I’ve always wanted to be deep, serious and mysterious. Instead I’m goofy, spacy and obvious. Don’t get me wrong, I like who I am, but it doesn’t stop me from daydreaming that someday I might be mistaken for an international spy (who just happens to be holding a 3-year-old as part of a complex disguise). It’s similar to the cloudy, dreamy hope I have every Sunday at mass that the person in front of me, after hearing me sing, will turn around and exclaim breathlessly, “Wow, your voice is incredible! You should be in the choir!”. Ya— that’s just not going to happen, but I keep on dreaming.
Last night I was in my, “I’m deep and serious” mode when I went into confession but quickly slipped into my usual squirrel behavior, got off on a tangent and ended up trying to reenact the confession scene from Moonstruck for the Priest because amazingly he had never seen it! Fortunately he graciously put up with my poor performance promising he would watch the movie later to experience the actual entertainment of the scene I was destroying.
And then …I spent the rest of the night… kicking myself for acting out the confession scene from Moonstruck during my deep and serious confession. What was I thinking? How can I ever be taken for a mysterious International Spy at this rate? I was upset at myself.
I realized this morning I was upset because I was caught up (again) in the spiderweb of perfection. I had lost focus of the goal of Lent and instead had become hyper-focused on my ability to pray perfectly, praise perfectly, make perfect decisions, treat others perfectly, treat myself perfectly, confess perfectly, be the perfect wife, mother, friend etc. etc. An exhausting course with an obvious outcome of no, not really, not even close, nada, zip, zilch, never, ever, in a gazillion light years will I ever be perfect. This may be a surprise to many, even apparently myself, but Catholicism isn’t about being perfect.
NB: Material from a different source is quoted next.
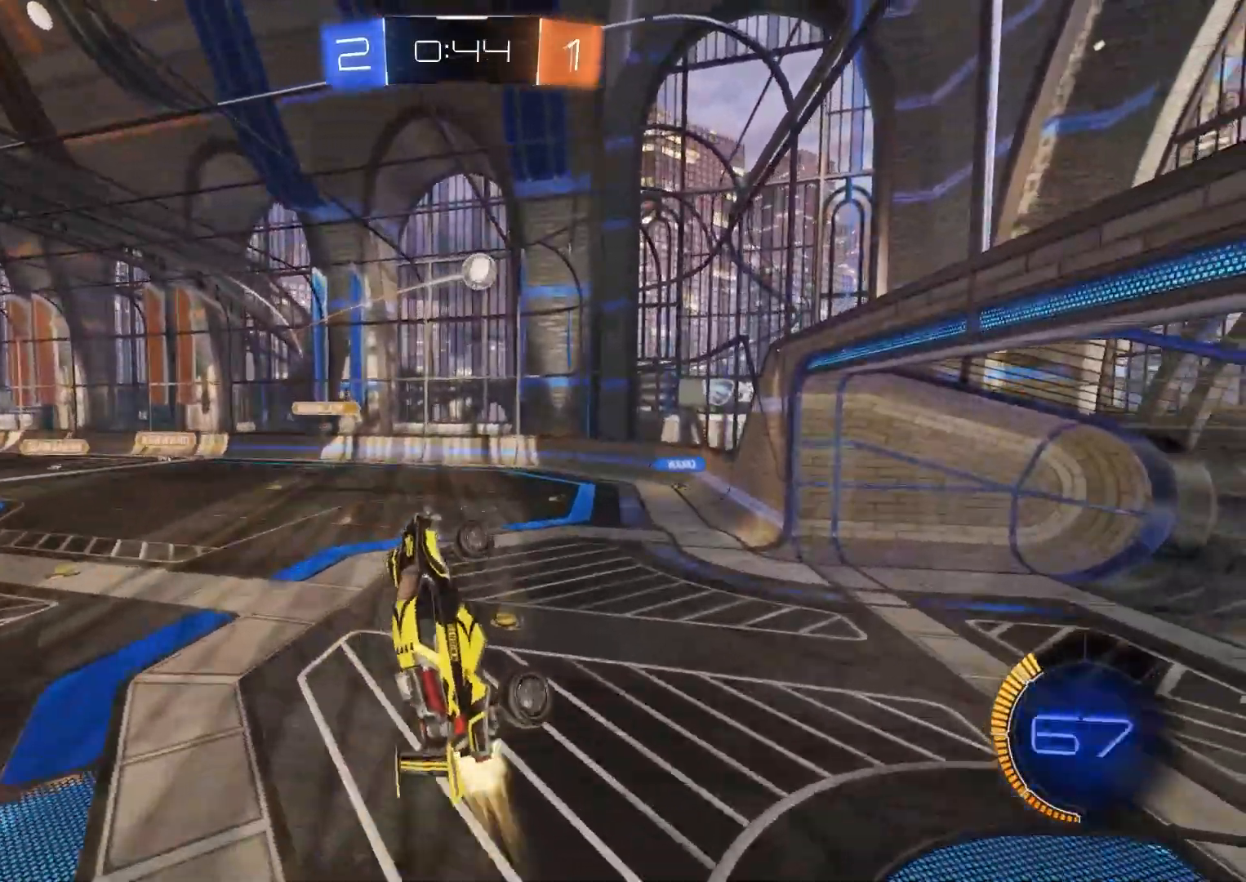
{"buttons": ["CIRCLE", "TRIANGLE", "R2"], "left_stick": "up-left", "right_stick": "center", "events": [[250, "left_stick", "up"], [283, "TRIANGLE", "down"], [383, "left_stick", "center"], [400, "TRIANGLE", "up"], [483, "TRIANGLE", "down"], [483, "left_stick", "up-left"]]}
In fact, I have a crazy hunch I’m not the only one out there caught up in the perfection spiderweb this Lenton season.
“I love you. Not like they told you love is, and I didn’t know this either, but love don’t make things nice – it ruins everything. It breaks your heart. It makes things a mess. We aren’t here to make things perfect. The snowflakes are perfect. The stars are perfect. Not us. Not us! We are here to ruin ourselves and to break our hearts and love the wrong people and *die*. The storybooks are *bullshit*.”
The quote above is also from the movie Moonstruck. In the scene Nicholas Cage is desperately trying to get Cher to understand their love with this raw, soulful, confession. It is an acknowledgment that their imperfections are the final path to learning how to truly love. Similarly, I find it is ultimately my wrong turns and my constant failing to be perfect that teaches me who I truly am (after I take off the spy glasses). This is the me that is left over after life breaks my heart and lays me bare, shredding my ego. This is moonstruck. After being hit in the eye like a big pizza pie it is my true self emanating an honest purity of being. This is the me that love has chosen to break so as to embrace. This is also the ultimate goal of Lent. Through sacrifice, prayer and alms giving, we hopefully shred the disguise that gets in the way of God —of love. Maybe this basic, naked soul united with Love is where perfection lies… if we can find it. “The snowflakes are perfect. The stars are perfect. Not us. Not us!”